Coyote,
Something was left out of the quote you posted. Talk to that (actually THOSE, since there were two of them involved in the flight testing after the Border Patrol accidents) test pilot and he will tell you that they could NOT get the Husky to depart in this manner with only one airplane. To duplicate the hard pitch down, they had to use TWO airplanes, and maneuver the lead airplane dramatically, with full power to get the trail airplane to depart controlled flight. This was done to attempt to simulate the BP accident scenario, which did not appear to be a WINGTIP vortex precipitated upset, but rather the airplane flying into a burble of disturbed air left by the accident aircraft, which flew into its own PROPELLER generated turbulence, and apparently tripped the tail, causing a hard pitch over, which close to the ground was disastrous.
So, back to the SD coyote hunters, and the Utah APHIS folks: Two of these accidents do not appear to have the same characteristics as the Border Patrol accidents. In one of the SD accidents, the pilot simply flew it into rising terrain. If it stalled, it did so as he struck the ground. I'm sorry, but if you fly into a down draft, or place an airplane into an inescapable scenario involving terrain, it is simply not the airplane's fault. I didn't read the report on the other SD accident. The Utah accident was according to persons involved in the accident investigation, a stall/spin event, NOT a tail stall. THe airplane was rotating at impact.
The Border Patrol accidents appear to be unique in the Husky's accident record. The manner in which they were flying the airplane was also VERY unique, by the way.
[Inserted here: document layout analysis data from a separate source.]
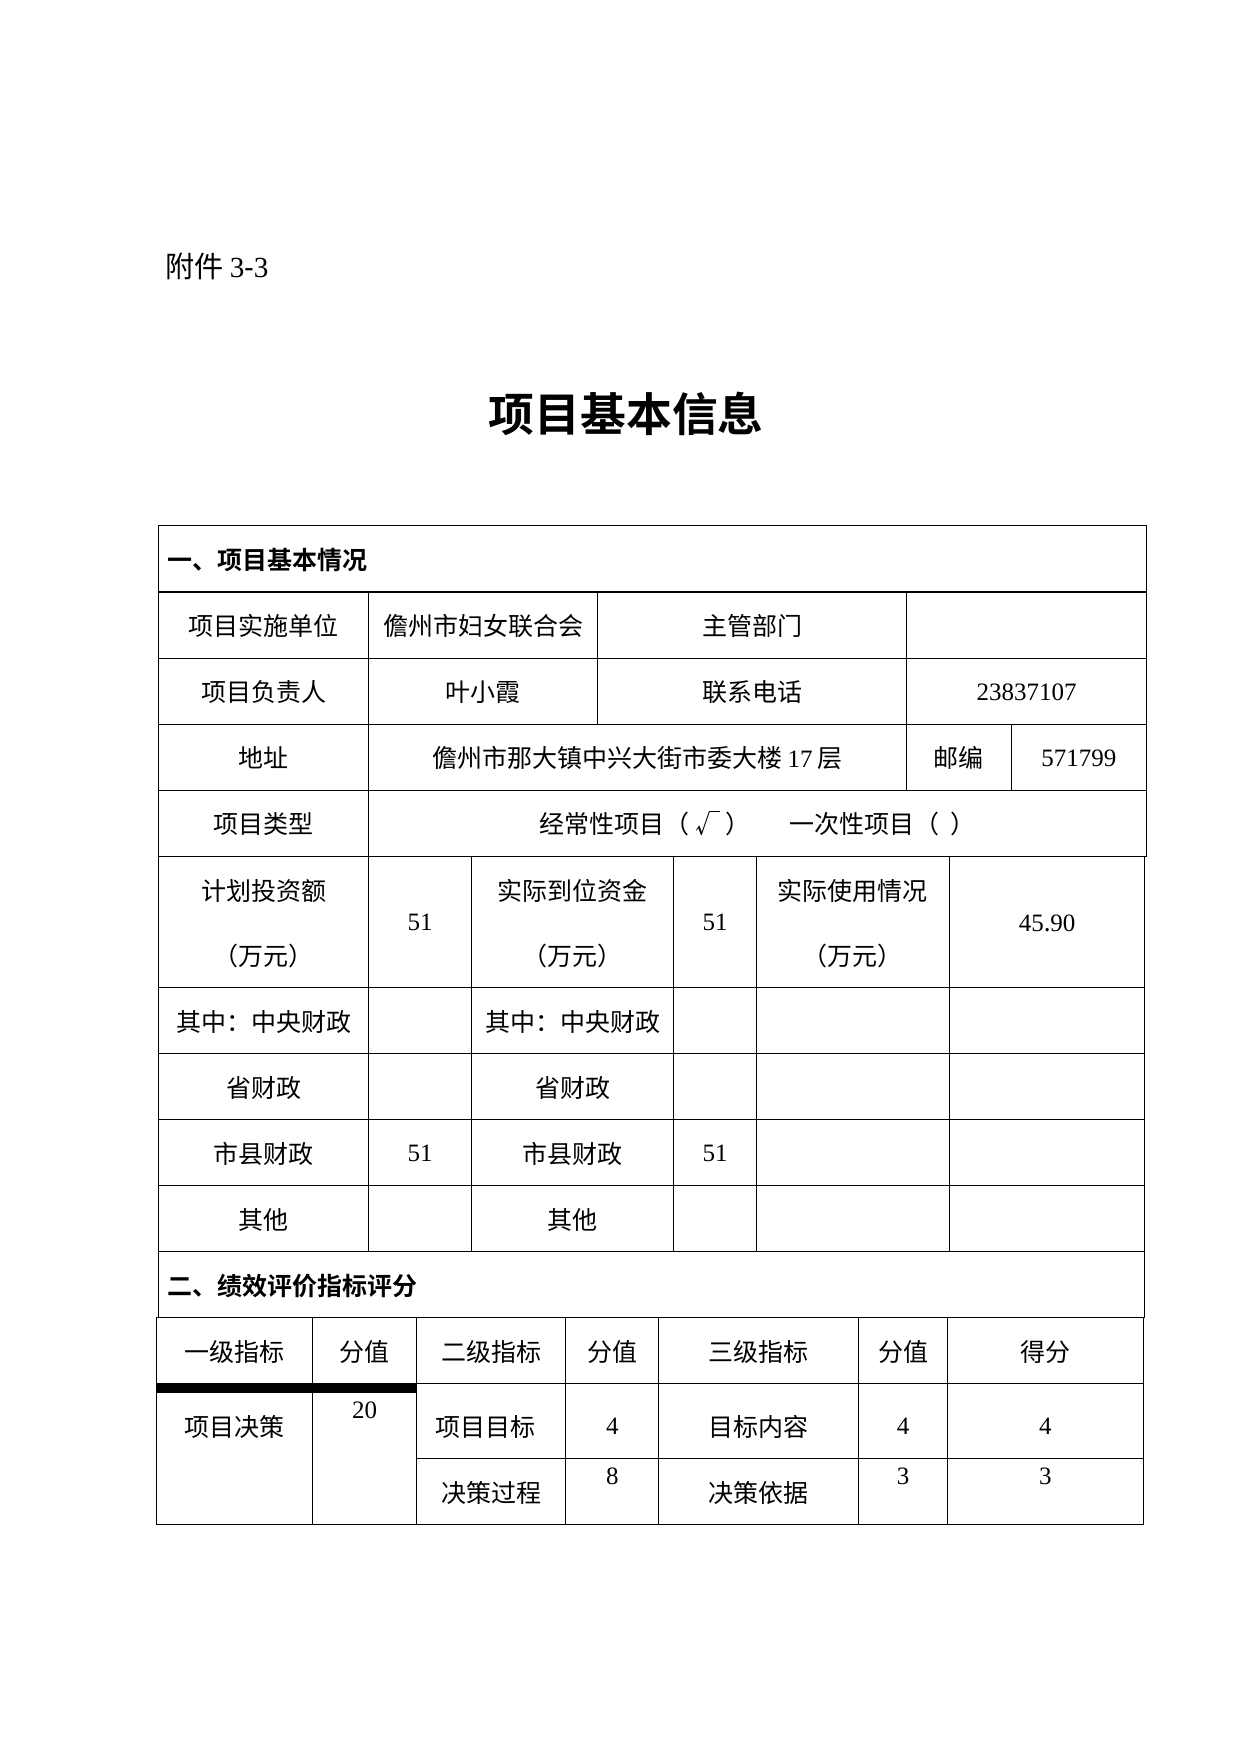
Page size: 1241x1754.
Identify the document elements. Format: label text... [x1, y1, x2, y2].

table_cell 20 [313, 1393, 416, 1524]
table_cell 项目目标 [417, 1384, 565, 1458]
table_cell 得分 [948, 1318, 1143, 1383]
table_cell 三级指标 [659, 1318, 858, 1383]
table_cell 分值 [313, 1318, 416, 1383]
table_cell 3 [948, 1459, 1143, 1524]
table_cell 二、绩效评价指标评分 [159, 1252, 1144, 1317]
table_cell 一级指标 [157, 1318, 312, 1383]
table_cell 分值 [859, 1318, 947, 1383]
table_cell 51 [674, 857, 756, 987]
table_cell [757, 988, 949, 1053]
table_cell 分值 [566, 1318, 658, 1383]
table_cell 二级指标 [417, 1318, 565, 1383]
table_cell 主管部门 [598, 593, 906, 657]
table_cell 邮编 [907, 725, 1011, 789]
table_cell 目标内容 [659, 1384, 858, 1458]
text 项目基本信息 [165, 363, 1087, 460]
text 附件3-3 [165, 233, 1087, 298]
table_cell 45.90 [950, 857, 1144, 987]
table_cell [757, 1054, 949, 1119]
table_cell 51 [369, 1120, 471, 1185]
table_cell 3 [859, 1459, 947, 1524]
table_cell 项目决策 [157, 1393, 312, 1524]
table_cell [950, 988, 1144, 1053]
table_cell 项目负责人 [159, 659, 368, 723]
table_cell 51 [369, 857, 471, 987]
table_cell 项目类型 [159, 791, 368, 856]
table_cell 市县财政 [472, 1120, 673, 1185]
table_cell [674, 1186, 756, 1251]
table_cell 决策依据 [659, 1459, 858, 1524]
table_cell 其中：中央财政 [472, 988, 673, 1053]
table_cell 儋州市那大镇中兴大街市委大楼17层 [369, 725, 906, 789]
table_cell 地址 [159, 725, 368, 789]
table_cell [757, 1120, 949, 1185]
table_cell 省财政 [159, 1054, 368, 1119]
picture [534, 1433, 548, 1437]
table_cell 其他 [472, 1186, 673, 1251]
table_cell 省财政 [472, 1054, 673, 1119]
table_cell [950, 1054, 1144, 1119]
table_cell 51 [674, 1120, 756, 1185]
table_cell 经常性项目（ √ ） 一次性项目（ ） [369, 791, 1146, 856]
table_cell 其他 [159, 1186, 368, 1251]
table_cell 571799 [1012, 725, 1146, 789]
table_header 一、项目基本情况 [159, 526, 1146, 591]
table_cell 决策过程 [417, 1459, 565, 1524]
table_cell 23837107 [907, 659, 1146, 723]
table_cell 叶小霞 [369, 659, 597, 723]
table_cell 市县财政 [159, 1120, 368, 1185]
table_cell 其中：中央财政 [159, 988, 368, 1053]
table_cell 4 [566, 1384, 658, 1458]
table_cell 8 [566, 1459, 658, 1524]
table_cell [907, 593, 1146, 657]
table_cell [950, 1120, 1144, 1185]
table_cell 实际使用情况（万元） [757, 857, 949, 987]
table_cell [950, 1186, 1144, 1251]
table_cell 4 [859, 1384, 947, 1458]
table_cell [369, 1054, 471, 1119]
table_cell 项目实施单位 [159, 593, 368, 657]
table_cell [757, 1186, 949, 1251]
table_cell 计划投资额 （万元） [159, 857, 368, 987]
table_cell 儋州市妇女联合会 [369, 593, 597, 657]
table_cell [369, 988, 471, 1053]
table_cell [369, 1186, 471, 1251]
table_cell [674, 1054, 756, 1119]
table_cell 4 [948, 1384, 1143, 1458]
table_cell 实际到位资金（万元） [472, 857, 673, 987]
table_cell [674, 988, 756, 1053]
table_cell 联系电话 [598, 659, 906, 723]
Again, a lot of people have mixed their metaphors when discussing Husky accidents. Accidents like the BP experienced just haven't happened much in the accident database. The Husky, like the Cub, the Scout, the Cessnas, etc, has suffered some stall/spin accidents, one of which killed a friend of mine. Amazingly, the back seater in that accident wasn't beat up bad, though he had a pretty serious concussion, from his brain slapping the inside of his skull when they stopped.
Nevertheless, the Super Cub is undeniably the king of this type of accident, NOT BECAUSE its a BAD airplane, but rather, as someone mentioned here earlier, because it's very commonly used for low level reconnaisance flying. Sorry, but these are pilot error accidents.
Is the Husky slightly more aggressive in a loss of control? I don't think so. I've spent quite a bit of time TRYING to get a Husky and a Super Cub and a Top Cub to depart controlled flight. So far, I'm averaging about one departure for every 200 + attempts, for each of these planes. And, to get them to depart, they had to be cross controlled at least some, circling repeatedly, flaps deployed and partial power--just about where you'd be looking at something on the ground. I have only been able to get them to depart in this manner in absolutely calm, cool air. In each case I've experienced, the plane has gone over the top, on its back, and cleanly entered a spin. In each case, the plane has quickly recovered using normal spin recovery techniques.
I have tried really hard to duplicate the infamous "moose stall" and I believe I've been able to reproduce it, but definitely not predictably. I believe I also experienced the beginning of such an event at low level once in a Cub, but pitched out of the turn before it broke. I have a friend in Alaska who had this happen to him, and crashed on a mountainside. He and his gunner were badly injured, but he is firmly convinced that he ran into his own wake vortex assymetrically. They were circling in a canyon, cool calm weather, trying to push a wolf down canyon to gun it. The canyon wall probably saved their lives, since they impacted it inverted before the spin developed.
Think what you may of the Husky, don't fly them because they are immensely dangerous, or whatever legend you care to perpetuate, but whatever you do, don't for a moment believe that a Super Cub (or Scout, or Cessna, etc) won't kill you just as quick in this scenario.
I love ALL these airplanes, but as the man said, aviation is very unforgiving of mistakes. And we are all quite capable of making those.